The government is in discussions with the drinks industry about putting warnings on alcohol and in places where it is sold.
Ministers are in talks over alcohol labelling
Public Health Minister Caroline Flint confirmed the move could cover pubs, off-licences and supermarkets.
She told the BBC Six O'Clock News the warnings, similar to those seen on cigarette packets, could be introduced within two years.
The industry said it fully supported moves to ensure people drank sensibly.
About 80% of beer packaging already carries a message asking people to drink sensibly.
But the new measures could go even further, combining information on units with a message such as "don't do drunk" and potentially warnings about health consequences.
The idea was first raised in a Public Health White Paper at the end of 2004.
Ms Flint said she believed the drinks industry was "receptive" to the move, adding: "I think it's finding the right sort of warning and obviously it's going to depend on the bottle itself and obviously, as I said, when people receive a drink in a glass you got to have it at the point of sale.
"So I think information about both unit measurements but also about a sensible drinking message is something that the industry are engaging with us and that's important."
On a recent visit to Stockton in the north east, Ms Flint said she came across a beer mat showing the number of units in different drinks.
"So it was there on the bar, people could see that as they were waiting to be served with their drink," she added.
"Nobody is saying you can't have a drink, but you know, think about how you're drinking and its consequences."
The interview comes as the BBC reveals results of a survey of 54 casualty units across the UK.

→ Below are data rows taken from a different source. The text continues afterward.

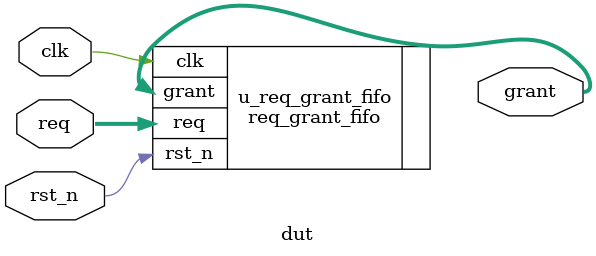
<source format=sv>
`timescale 1us/100ns
module dut(
    input logic clk, 
    input logic rst_n,
    input logic [3:0] req,
    output logic [3:0] grant
);

    req_grant_fifo #(
        .NUM_CLIENTS(4)
    ) u_req_grant_fifo (
        .clk(clk),
        .rst_n(rst_n),
        .req(req),
        .grant(grant)
    );

endmodule
</source>
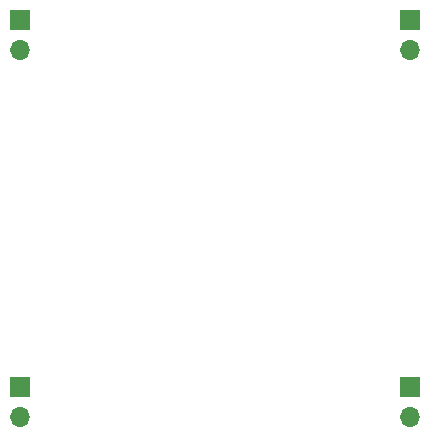
<source format=gbr>
%TF.GenerationSoftware,KiCad,Pcbnew,8.0.1*%
%TF.CreationDate,2024-04-24T15:21:32+01:00*%
%TF.ProjectId,Kishoof_screen,4b697368-6f6f-4665-9f73-637265656e2e,rev?*%
%TF.SameCoordinates,Original*%
%TF.FileFunction,Soldermask,Top*%
%TF.FilePolarity,Negative*%
%FSLAX46Y46*%
G04 Gerber Fmt 4.6, Leading zero omitted, Abs format (unit mm)*
G04 Created by KiCad (PCBNEW 8.0.1) date 2024-04-24 15:21:32*
%MOMM*%
%LPD*%
G01*
G04 APERTURE LIST*
%ADD10R,1.700000X1.700000*%
%ADD11O,1.700000X1.700000*%
G04 APERTURE END LIST*
D10*
%TO.C,J4*%
X94000000Y-74000000D03*
D11*
X94000000Y-76540000D03*
%TD*%
D10*
%TO.C,J2*%
X94000000Y-43000000D03*
D11*
X94000000Y-45540000D03*
%TD*%
D10*
%TO.C,J1*%
X61000000Y-43000000D03*
D11*
X61000000Y-45540000D03*
%TD*%
D10*
%TO.C,J3*%
X61000000Y-74000000D03*
D11*
X61000000Y-76540000D03*
%TD*%
M02*

</source>
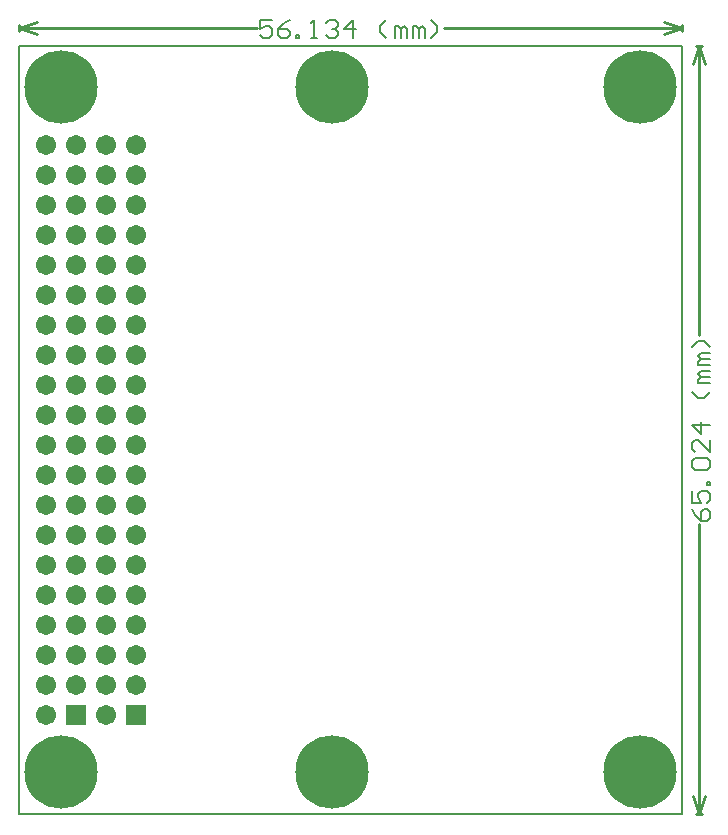
<source format=gbs>
G04 Layer_Color=16711935*
%FSLAX44Y44*%
%MOMM*%
G71*
G01*
G75*
%ADD25C,0.2540*%
%ADD28C,0.1270*%
%ADD29C,0.1524*%
%ADD56C,6.2032*%
%ADD57C,1.7032*%
%ADD58R,1.7032X1.7032*%
D25*
X873760Y1033780D02*
Y1038860D01*
X312420Y1033780D02*
Y1038860D01*
X858520Y1031240D02*
X873760Y1036320D01*
X858520Y1041400D02*
X873760Y1036320D01*
X312420D02*
X327660Y1031240D01*
X312420Y1036320D02*
X327660Y1041400D01*
X672060Y1036320D02*
X873760D01*
X312420D02*
X514120D01*
X885825Y1021080D02*
X890905D01*
X885825Y370840D02*
X890905D01*
X888365Y1021080D02*
X893445Y1005840D01*
X883285D02*
X888365Y1021080D01*
Y370840D02*
X893445Y386080D01*
X883285D02*
X888365Y370840D01*
Y776199D02*
Y1021080D01*
Y370840D02*
Y615721D01*
D28*
X312420Y1021080D02*
X873760D01*
Y370840D02*
Y1021080D01*
X312420Y370840D02*
X873760D01*
X312420D02*
Y1021080D01*
D29*
X526817Y1042413D02*
X516660D01*
Y1034796D01*
X521739Y1037335D01*
X524278D01*
X526817Y1034796D01*
Y1029718D01*
X524278Y1027178D01*
X519199D01*
X516660Y1029718D01*
X542052Y1042413D02*
X536974Y1039874D01*
X531895Y1034796D01*
Y1029718D01*
X534435Y1027178D01*
X539513D01*
X542052Y1029718D01*
Y1032257D01*
X539513Y1034796D01*
X531895D01*
X547130Y1027178D02*
Y1029718D01*
X549670D01*
Y1027178D01*
X547130D01*
X559826D02*
X564905D01*
X562365D01*
Y1042413D01*
X559826Y1039874D01*
X572522D02*
X575061Y1042413D01*
X580140D01*
X582679Y1039874D01*
Y1037335D01*
X580140Y1034796D01*
X577601D01*
X580140D01*
X582679Y1032257D01*
Y1029718D01*
X580140Y1027178D01*
X575061D01*
X572522Y1029718D01*
X595375Y1027178D02*
Y1042413D01*
X587757Y1034796D01*
X597914D01*
X623306Y1027178D02*
X618227Y1032257D01*
Y1037335D01*
X623306Y1042413D01*
X630923Y1027178D02*
Y1037335D01*
X633462D01*
X636002Y1034796D01*
Y1027178D01*
Y1034796D01*
X638541Y1037335D01*
X641080Y1034796D01*
Y1027178D01*
X646158D02*
Y1037335D01*
X648698D01*
X651237Y1034796D01*
Y1027178D01*
Y1034796D01*
X653776Y1037335D01*
X656315Y1034796D01*
Y1027178D01*
X661393D02*
X666472Y1032257D01*
Y1037335D01*
X661393Y1042413D01*
X882271Y628417D02*
X884811Y623339D01*
X889889Y618261D01*
X894967D01*
X897506Y620800D01*
Y625878D01*
X894967Y628417D01*
X892428D01*
X889889Y625878D01*
Y618261D01*
X882271Y643652D02*
Y633496D01*
X889889D01*
X887350Y638574D01*
Y641113D01*
X889889Y643652D01*
X894967D01*
X897506Y641113D01*
Y636035D01*
X894967Y633496D01*
X897506Y648731D02*
X894967D01*
Y651270D01*
X897506D01*
Y648731D01*
X884811Y661427D02*
X882271Y663966D01*
Y669044D01*
X884811Y671583D01*
X894967D01*
X897506Y669044D01*
Y663966D01*
X894967Y661427D01*
X884811D01*
X897506Y686818D02*
Y676662D01*
X887350Y686818D01*
X884811D01*
X882271Y684279D01*
Y679201D01*
X884811Y676662D01*
X897506Y699514D02*
X882271D01*
X889889Y691897D01*
Y702054D01*
X897506Y727445D02*
X892428Y722367D01*
X887350D01*
X882271Y727445D01*
X897506Y735063D02*
X887350D01*
Y737602D01*
X889889Y740141D01*
X897506D01*
X889889D01*
X887350Y742680D01*
X889889Y745220D01*
X897506D01*
Y750298D02*
X887350D01*
Y752837D01*
X889889Y755376D01*
X897506D01*
X889889D01*
X887350Y757915D01*
X889889Y760455D01*
X897506D01*
Y765533D02*
X892428Y770611D01*
X887350D01*
X882271Y765533D01*
D56*
X347980Y406020D02*
D03*
Y985980D02*
D03*
X577980D02*
D03*
Y406020D02*
D03*
X837979Y985980D02*
D03*
Y406020D02*
D03*
D57*
X335280Y937260D02*
D03*
X360680D02*
D03*
X335280Y911860D02*
D03*
X360680D02*
D03*
X335280Y886460D02*
D03*
X360680D02*
D03*
X335280Y861060D02*
D03*
X360680D02*
D03*
X335280Y835660D02*
D03*
X360680D02*
D03*
X335280Y810260D02*
D03*
X360680D02*
D03*
X335280Y784860D02*
D03*
X360680D02*
D03*
X335280Y759460D02*
D03*
X360680D02*
D03*
X335280Y734060D02*
D03*
X360680D02*
D03*
X335280Y708660D02*
D03*
X360680D02*
D03*
X335280Y683260D02*
D03*
X360680D02*
D03*
X335280Y657860D02*
D03*
X360680D02*
D03*
X335280Y632460D02*
D03*
X360680D02*
D03*
X335280Y607060D02*
D03*
X360680D02*
D03*
X335280Y581660D02*
D03*
X360680D02*
D03*
X335280Y556260D02*
D03*
X360680D02*
D03*
X335280Y530860D02*
D03*
X360680D02*
D03*
X335280Y505460D02*
D03*
X360680D02*
D03*
X335280Y480060D02*
D03*
X360680D02*
D03*
X335280Y454660D02*
D03*
X386080Y937260D02*
D03*
X411480D02*
D03*
X386080Y911860D02*
D03*
X411480D02*
D03*
X386080Y886460D02*
D03*
X411480D02*
D03*
X386080Y861060D02*
D03*
X411480D02*
D03*
X386080Y835660D02*
D03*
X411480D02*
D03*
X386080Y810260D02*
D03*
X411480D02*
D03*
X386080Y784860D02*
D03*
X411480D02*
D03*
X386080Y759460D02*
D03*
X411480D02*
D03*
X386080Y734060D02*
D03*
X411480D02*
D03*
X386080Y708660D02*
D03*
X411480D02*
D03*
X386080Y683260D02*
D03*
X411480D02*
D03*
X386080Y657860D02*
D03*
X411480D02*
D03*
X386080Y632460D02*
D03*
X411480D02*
D03*
X386080Y607060D02*
D03*
X411480D02*
D03*
X386080Y581660D02*
D03*
X411480D02*
D03*
X386080Y556260D02*
D03*
X411480D02*
D03*
X386080Y530860D02*
D03*
X411480D02*
D03*
X386080Y505460D02*
D03*
X411480D02*
D03*
X386080Y480060D02*
D03*
X411480D02*
D03*
X386080Y454660D02*
D03*
D58*
X360680D02*
D03*
X411480D02*
D03*
M02*

</source>
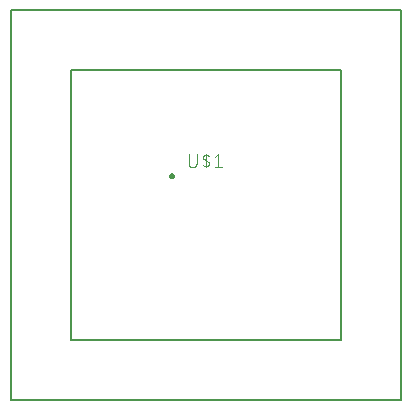
<source format=gbr>
G04 EAGLE Gerber RS-274X export*
G75*
%MOMM*%
%FSLAX34Y34*%
%LPD*%
%INSilkscreen Top*%
%IPPOS*%
%AMOC8*
5,1,8,0,0,1.08239X$1,22.5*%
G01*
%ADD10C,0.250000*%
%ADD11C,0.101600*%
%ADD12C,0.127000*%


D10*
X477750Y456800D02*
X477752Y456870D01*
X477758Y456940D01*
X477768Y457009D01*
X477781Y457078D01*
X477799Y457146D01*
X477820Y457213D01*
X477845Y457278D01*
X477874Y457342D01*
X477906Y457405D01*
X477942Y457465D01*
X477981Y457523D01*
X478023Y457579D01*
X478068Y457633D01*
X478116Y457684D01*
X478167Y457732D01*
X478221Y457777D01*
X478277Y457819D01*
X478335Y457858D01*
X478395Y457894D01*
X478458Y457926D01*
X478522Y457955D01*
X478587Y457980D01*
X478654Y458001D01*
X478722Y458019D01*
X478791Y458032D01*
X478860Y458042D01*
X478930Y458048D01*
X479000Y458050D01*
X479070Y458048D01*
X479140Y458042D01*
X479209Y458032D01*
X479278Y458019D01*
X479346Y458001D01*
X479413Y457980D01*
X479478Y457955D01*
X479542Y457926D01*
X479605Y457894D01*
X479665Y457858D01*
X479723Y457819D01*
X479779Y457777D01*
X479833Y457732D01*
X479884Y457684D01*
X479932Y457633D01*
X479977Y457579D01*
X480019Y457523D01*
X480058Y457465D01*
X480094Y457405D01*
X480126Y457342D01*
X480155Y457278D01*
X480180Y457213D01*
X480201Y457146D01*
X480219Y457078D01*
X480232Y457009D01*
X480242Y456940D01*
X480248Y456870D01*
X480250Y456800D01*
X480248Y456730D01*
X480242Y456660D01*
X480232Y456591D01*
X480219Y456522D01*
X480201Y456454D01*
X480180Y456387D01*
X480155Y456322D01*
X480126Y456258D01*
X480094Y456195D01*
X480058Y456135D01*
X480019Y456077D01*
X479977Y456021D01*
X479932Y455967D01*
X479884Y455916D01*
X479833Y455868D01*
X479779Y455823D01*
X479723Y455781D01*
X479665Y455742D01*
X479605Y455706D01*
X479542Y455674D01*
X479478Y455645D01*
X479413Y455620D01*
X479346Y455599D01*
X479278Y455581D01*
X479209Y455568D01*
X479140Y455558D01*
X479070Y455552D01*
X479000Y455550D01*
X478930Y455552D01*
X478860Y455558D01*
X478791Y455568D01*
X478722Y455581D01*
X478654Y455599D01*
X478587Y455620D01*
X478522Y455645D01*
X478458Y455674D01*
X478395Y455706D01*
X478335Y455742D01*
X478277Y455781D01*
X478221Y455823D01*
X478167Y455868D01*
X478116Y455916D01*
X478068Y455967D01*
X478023Y456021D01*
X477981Y456077D01*
X477942Y456135D01*
X477906Y456195D01*
X477874Y456258D01*
X477845Y456322D01*
X477820Y456387D01*
X477799Y456454D01*
X477781Y456522D01*
X477768Y456591D01*
X477758Y456660D01*
X477752Y456730D01*
X477750Y456800D01*
D11*
X493896Y467304D02*
X493896Y475742D01*
X493896Y467304D02*
X493898Y467191D01*
X493904Y467078D01*
X493914Y466965D01*
X493928Y466852D01*
X493945Y466740D01*
X493967Y466629D01*
X493992Y466519D01*
X494022Y466409D01*
X494055Y466301D01*
X494092Y466194D01*
X494132Y466088D01*
X494177Y465984D01*
X494225Y465881D01*
X494276Y465780D01*
X494331Y465681D01*
X494389Y465584D01*
X494451Y465489D01*
X494516Y465396D01*
X494584Y465306D01*
X494655Y465218D01*
X494730Y465132D01*
X494807Y465049D01*
X494887Y464969D01*
X494970Y464892D01*
X495056Y464817D01*
X495144Y464746D01*
X495234Y464678D01*
X495327Y464613D01*
X495422Y464551D01*
X495519Y464493D01*
X495618Y464438D01*
X495719Y464387D01*
X495822Y464339D01*
X495926Y464294D01*
X496032Y464254D01*
X496139Y464217D01*
X496247Y464184D01*
X496357Y464154D01*
X496467Y464129D01*
X496578Y464107D01*
X496690Y464090D01*
X496803Y464076D01*
X496916Y464066D01*
X497029Y464060D01*
X497142Y464058D01*
X497255Y464060D01*
X497368Y464066D01*
X497481Y464076D01*
X497594Y464090D01*
X497706Y464107D01*
X497817Y464129D01*
X497927Y464154D01*
X498037Y464184D01*
X498145Y464217D01*
X498252Y464254D01*
X498358Y464294D01*
X498462Y464339D01*
X498565Y464387D01*
X498666Y464438D01*
X498765Y464493D01*
X498862Y464551D01*
X498957Y464613D01*
X499050Y464678D01*
X499140Y464746D01*
X499228Y464817D01*
X499314Y464892D01*
X499397Y464969D01*
X499477Y465049D01*
X499554Y465132D01*
X499629Y465218D01*
X499700Y465306D01*
X499768Y465396D01*
X499833Y465489D01*
X499895Y465584D01*
X499953Y465681D01*
X500008Y465780D01*
X500059Y465881D01*
X500107Y465984D01*
X500152Y466088D01*
X500192Y466194D01*
X500229Y466301D01*
X500262Y466409D01*
X500292Y466519D01*
X500317Y466629D01*
X500339Y466740D01*
X500356Y466852D01*
X500370Y466965D01*
X500380Y467078D01*
X500386Y467191D01*
X500388Y467304D01*
X500387Y467304D02*
X500387Y475742D01*
X508191Y475742D02*
X508191Y464058D01*
X508191Y469900D02*
X506568Y470874D01*
X506567Y470873D02*
X506494Y470920D01*
X506423Y470969D01*
X506353Y471022D01*
X506287Y471078D01*
X506223Y471137D01*
X506161Y471198D01*
X506103Y471262D01*
X506047Y471329D01*
X505995Y471398D01*
X505945Y471470D01*
X505899Y471544D01*
X505856Y471619D01*
X505817Y471697D01*
X505781Y471776D01*
X505749Y471857D01*
X505720Y471939D01*
X505695Y472022D01*
X505674Y472106D01*
X505657Y472191D01*
X505643Y472277D01*
X505634Y472363D01*
X505628Y472450D01*
X505626Y472537D01*
X505628Y472624D01*
X505634Y472711D01*
X505644Y472797D01*
X505657Y472883D01*
X505675Y472968D01*
X505696Y473052D01*
X505721Y473135D01*
X505750Y473218D01*
X505782Y473298D01*
X505818Y473377D01*
X505857Y473455D01*
X505900Y473530D01*
X505947Y473604D01*
X505996Y473675D01*
X506049Y473745D01*
X506104Y473811D01*
X506163Y473875D01*
X506224Y473937D01*
X506289Y473996D01*
X506355Y474051D01*
X506424Y474104D01*
X506496Y474154D01*
X506569Y474200D01*
X506645Y474243D01*
X506722Y474282D01*
X506801Y474318D01*
X506882Y474351D01*
X506964Y474379D01*
X507047Y474405D01*
X507131Y474426D01*
X507217Y474443D01*
X507217Y474444D02*
X507357Y474468D01*
X507499Y474488D01*
X507640Y474504D01*
X507782Y474515D01*
X507925Y474523D01*
X508067Y474527D01*
X508210Y474528D01*
X508353Y474524D01*
X508495Y474516D01*
X508637Y474504D01*
X508779Y474488D01*
X508920Y474469D01*
X509061Y474445D01*
X509201Y474418D01*
X509340Y474386D01*
X509478Y474351D01*
X509616Y474312D01*
X509752Y474269D01*
X509886Y474223D01*
X510020Y474172D01*
X510152Y474119D01*
X510282Y474061D01*
X510411Y474000D01*
X510538Y473935D01*
X510664Y473867D01*
X510787Y473795D01*
X508191Y469900D02*
X509813Y468926D01*
X509814Y468927D02*
X509887Y468880D01*
X509958Y468831D01*
X510028Y468778D01*
X510094Y468722D01*
X510158Y468663D01*
X510220Y468602D01*
X510278Y468538D01*
X510334Y468471D01*
X510386Y468402D01*
X510436Y468330D01*
X510482Y468256D01*
X510525Y468181D01*
X510564Y468103D01*
X510600Y468024D01*
X510632Y467943D01*
X510661Y467861D01*
X510686Y467778D01*
X510707Y467694D01*
X510724Y467609D01*
X510738Y467523D01*
X510747Y467437D01*
X510753Y467350D01*
X510755Y467263D01*
X510753Y467176D01*
X510747Y467089D01*
X510737Y467003D01*
X510724Y466917D01*
X510706Y466832D01*
X510685Y466748D01*
X510660Y466665D01*
X510631Y466582D01*
X510599Y466502D01*
X510563Y466423D01*
X510524Y466345D01*
X510481Y466270D01*
X510434Y466196D01*
X510385Y466125D01*
X510332Y466055D01*
X510277Y465989D01*
X510218Y465925D01*
X510157Y465863D01*
X510092Y465804D01*
X510026Y465749D01*
X509957Y465696D01*
X509885Y465646D01*
X509812Y465600D01*
X509736Y465557D01*
X509659Y465518D01*
X509580Y465482D01*
X509499Y465449D01*
X509417Y465421D01*
X509334Y465395D01*
X509250Y465374D01*
X509165Y465357D01*
X509164Y465356D02*
X509024Y465332D01*
X508882Y465312D01*
X508741Y465296D01*
X508599Y465285D01*
X508456Y465277D01*
X508314Y465273D01*
X508171Y465272D01*
X508028Y465276D01*
X507886Y465284D01*
X507744Y465296D01*
X507602Y465312D01*
X507461Y465331D01*
X507320Y465355D01*
X507180Y465382D01*
X507041Y465414D01*
X506903Y465449D01*
X506765Y465488D01*
X506629Y465531D01*
X506495Y465577D01*
X506361Y465628D01*
X506229Y465681D01*
X506099Y465739D01*
X505970Y465800D01*
X505843Y465865D01*
X505717Y465933D01*
X505594Y466005D01*
X515613Y473146D02*
X518858Y475742D01*
X518858Y464058D01*
X515613Y464058D02*
X522104Y464058D01*
D12*
X342900Y596900D02*
X342900Y266700D01*
X342900Y596900D02*
X673100Y596900D01*
X673100Y266700D01*
X342900Y266700D01*
X393700Y317500D02*
X622300Y317500D01*
X622300Y546100D01*
X393700Y546100D01*
X393700Y317500D01*
M02*

</source>
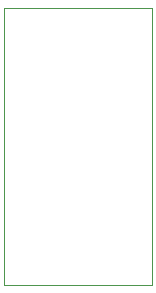
<source format=gm1>
G04 #@! TF.GenerationSoftware,KiCad,Pcbnew,(5.1.0)-1*
G04 #@! TF.CreationDate,2020-11-19T10:17:46+01:00*
G04 #@! TF.ProjectId,PCB_optical_sensors_2_PMW,5043425f-6f70-4746-9963-616c5f73656e,rev?*
G04 #@! TF.SameCoordinates,Original*
G04 #@! TF.FileFunction,Profile,NP*
%FSLAX46Y46*%
G04 Gerber Fmt 4.6, Leading zero omitted, Abs format (unit mm)*
G04 Created by KiCad (PCBNEW (5.1.0)-1) date 2020-11-19 10:17:46*
%MOMM*%
%LPD*%
G04 APERTURE LIST*
%ADD10C,0.120000*%
G04 APERTURE END LIST*
D10*
X172000000Y-86000000D02*
X172000000Y-62500000D01*
X172000000Y-86000000D02*
X159500000Y-86000000D01*
X159500000Y-86000000D02*
X159500000Y-62500000D01*
X159500000Y-62500000D02*
X172000000Y-62500000D01*
M02*

</source>
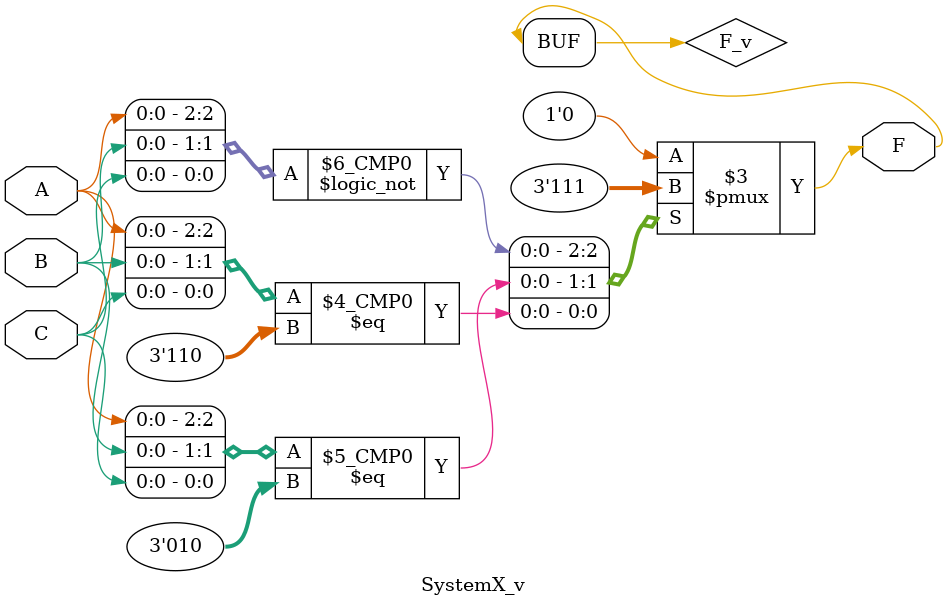
<source format=v>
`timescale 1ns / 1ps
module SystemX_v(
    input  wire A,
    input  wire B,
    input  wire C,
    output wire F
    );
    reg F_v;
    
    always @(A,B,C) begin : lut_design
        case ({A,B,C}) 
            3'b000 : F_v= 1'b1;
            3'b010 : F_v= 1'b1;
            3'b110 : F_v= 1'b1;
            default: F_v= 1'b0;
        endcase
    end  
    assign F = F_v;
endmodule

</source>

Of those, 37 said the number of alcohol-related patients they were seeing had increased in the past five years, and 25 departments said they had treated children as young as 11 and 12 for binge drinking.
British Beer and Pub Association spokesman Mark Hastings said the industry had been in talks with government for several months over the introduction of a standardised message to appear on all bottles and cans.
"This is about standardising it across all alcoholic drinks packaging.
"We fully support anything that helps people make better, informed decisions about their drinking to ensure that they don't drink to excess."